Information Sciences Basic Research Portfolio

  • Computing Sciences: Computing and Informational Science portfolio supports research that provides increased performance and assured capability for processing signals and data, extracting critical information, and deriving actionable intelligence to enhance the warfighters' situational awareness, decision making, command and control, and weapons systems performance. The Computing Sciences thrust areas include Computational Architectures and Visualization, Information Assurance, Information Processing and Fusion, and Social Informatics.

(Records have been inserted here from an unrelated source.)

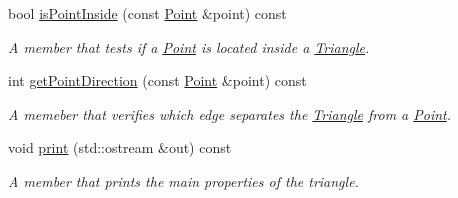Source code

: \begin{DoxyCompactItemize}
\item 
bool \hyperlink{classTriangle_a76c1691d2b89f8aef8913b0315371429}{isPointInside} (const \hyperlink{classPoint}{Point} \&point) const 
\begin{DoxyCompactList}\small\item\em A member that tests if a \hyperlink{classPoint}{Point} is located inside a \hyperlink{classTriangle}{Triangle}. \item\end{DoxyCompactList}\item 
int \hyperlink{classTriangle_ad9d72fba98eaa955fca0ebc08584ee27}{getPointDirection} (const \hyperlink{classPoint}{Point} \&point) const 
\begin{DoxyCompactList}\small\item\em A memeber that verifies which edge separates the \hyperlink{classTriangle}{Triangle} from a \hyperlink{classPoint}{Point}. \item\end{DoxyCompactList}\item 
void \hyperlink{classTriangle_a083c32066c8c469e3e0f622ed4ce3e8a}{print} (std::ostream \&out) const 
\begin{DoxyCompactList}\small\item\em A member that prints the main properties of the triangle. \item\end{DoxyCompactList}\end{DoxyCompactItemize}
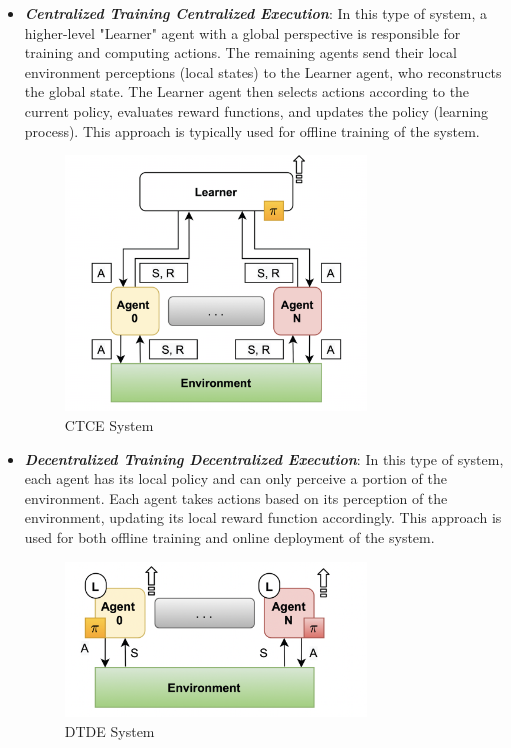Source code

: \documentclass{scrartcl}
\begin{document}
\begin{itemize}
    \item \textbf{\textit{Centralized Training Centralized Execution}}: In this type of system, a higher-level "Learner" agent with a global perspective is responsible for training and computing actions. The remaining agents send their local environment perceptions (local states) to the Learner agent, who reconstructs the global state. The Learner agent then selects actions according to the current policy, evaluates reward functions, and updates the policy (learning process). This approach is typically used for offline training of the system.
    
    \begin{figure}
    \centering
    \includegraphics[width=8cm]{img/CTCE.png}
    \caption{CTCE System \cite{aguzzi}}
    \end{figure}
    
    \item \textbf{\textit{Decentralized Training Decentralized Execution}}: In this type of system, each agent has its local policy and can only perceive a portion of the environment. Each agent takes actions based on its perception of the environment, updating its local reward function accordingly. This approach is used for both offline training and online deployment of the system.
    
    \begin{figure}
    \centering
    \includegraphics[width=8cm]{img/DTDE.png}
    \caption{DTDE System \cite{aguzzi}}
    \end{figure}
    

\end{itemize}
\end{document}
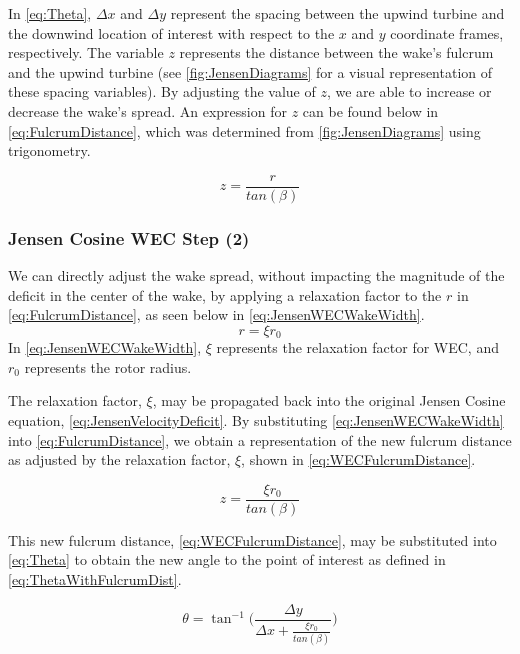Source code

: \documentclass[a4paper]{jpconf}
\begin{document}
In \cref{eq:Theta}, $\Delta x$ and $\Delta y$ represent the spacing between the upwind turbine and the downwind location of interest with respect to the $x$ and $y$ coordinate frames, respectively. The variable $z$ represents the distance between the wake's fulcrum and the upwind turbine (see \cref{fig:JensenDiagrams} for a visual representation of these spacing variables). By adjusting the value of $z$, we are able to increase or decrease the wake's spread. An expression for $z$ can be found below in \cref{eq:FulcrumDistance}, which was determined from \cref{fig:JensenDiagrams} using trigonometry.

\begin{equation}
z = \frac{r}{tan(\beta)}
\label{eq:FulcrumDistance}
\end{equation} 

\subsubsection{Jensen Cosine WEC Step (2)}
We can directly adjust the wake spread, without impacting the magnitude of the deficit in the center of the wake, by applying a relaxation factor to the $r$ in \cref{eq:FulcrumDistance}, as seen below in \cref{eq:JensenWECWakeWidth}.
%
\begin{equation}
r = \xi r_0
\label{eq:JensenWECWakeWidth}
\end{equation}
%
In \cref{eq:JensenWECWakeWidth}, $\xi$ represents the relaxation factor for WEC, and $r_0$ represents the rotor radius.

The relaxation factor, $\xi$, may be propagated back into the original Jensen Cosine equation, \cref{eq:JensenVelocityDeficit}. By substituting \cref{eq:JensenWECWakeWidth} into \cref{eq:FulcrumDistance}, we obtain a representation of the new fulcrum distance as adjusted by the relaxation factor, $\xi$, shown in \cref{eq:WECFulcrumDistance}.

\begin{equation}
z = \frac{\xi r_0}{tan(\beta)}
\label{eq:WECFulcrumDistance}
\end{equation}

This new fulcrum distance, \cref{eq:WECFulcrumDistance}, may be substituted into \cref{eq:Theta} to obtain the new angle to the point of  interest as defined in \cref{eq:ThetaWithFulcrumDist}.

\begin{equation}
\theta = \tan^{-1}\Bigg( \frac{\Delta y}{\Delta x + \frac{\xi r_0}{tan(\beta)}} \Bigg)
\label{eq:ThetaWithFulcrumDist}
\end{equation}
\end{document}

The areas of focus for this research identify and address the Army's critical basic research problems in Computing Sciences where progress has been inhibited by a lack of novel concepts or fundamental knowledge.
  • Mathematical Sciences: Mathematics portfolio responds to increasing demands on the mathematical sciences by attempting to systematically advance fundamental knowledge and underlying models that focus on the needs of the Army. In particular, mathematical sciences are integral parts of research in network science, decision science, intelligent systems, and computational science. Mathematical Sciences also plays an important role in solving Army issues related to materials, information, robotics, networks, C4ISR, testing, evaluation, decision-making, acquisition, training, and logistics. The areas of focus for this research include Probability and Statistics, Modeling of Complex Systems, Numerical Analysis, and Biomathematics.

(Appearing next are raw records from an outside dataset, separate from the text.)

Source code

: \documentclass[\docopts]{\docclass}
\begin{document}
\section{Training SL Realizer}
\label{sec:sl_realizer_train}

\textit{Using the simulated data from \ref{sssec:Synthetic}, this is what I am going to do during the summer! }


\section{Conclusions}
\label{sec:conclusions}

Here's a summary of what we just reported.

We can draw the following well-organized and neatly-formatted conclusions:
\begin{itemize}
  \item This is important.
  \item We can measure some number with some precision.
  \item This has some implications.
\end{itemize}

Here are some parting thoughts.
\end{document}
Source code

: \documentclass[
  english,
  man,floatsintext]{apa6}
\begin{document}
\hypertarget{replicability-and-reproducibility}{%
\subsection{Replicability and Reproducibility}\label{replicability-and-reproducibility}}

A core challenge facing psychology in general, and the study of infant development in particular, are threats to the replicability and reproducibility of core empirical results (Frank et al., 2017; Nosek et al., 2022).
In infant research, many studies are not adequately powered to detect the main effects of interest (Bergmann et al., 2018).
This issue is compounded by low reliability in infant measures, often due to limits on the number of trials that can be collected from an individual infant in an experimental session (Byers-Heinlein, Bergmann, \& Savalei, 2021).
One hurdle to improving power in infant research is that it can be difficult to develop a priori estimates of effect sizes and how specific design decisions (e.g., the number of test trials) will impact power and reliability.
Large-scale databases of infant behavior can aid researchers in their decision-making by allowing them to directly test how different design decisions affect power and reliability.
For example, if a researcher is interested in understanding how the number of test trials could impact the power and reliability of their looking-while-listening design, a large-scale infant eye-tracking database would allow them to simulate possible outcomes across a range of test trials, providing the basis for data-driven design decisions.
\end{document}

  • Network Sciences: Network Sciences research makes use of the commonality in the structure of networks around us - be it communication among a school of fish, pack of wolves, a group of jihadis, or an adhoc wireless network. The goal of Network Sciences is to make use of this commonality, in a synergistic way, to address issues of importance to the Army. Networks of sensors, communication and computation nodes, and robots are pervasive throughout the Army and especially in Command, Control, Communications, Computing, Intelligence, Surveillance, and Reconnaissance (C4ISR) systems. The areas of focus for this research include Communications and Sensor Networks, Intelligent Networks, Multi-Agent Network Control, and Decision and Neuro Sciences.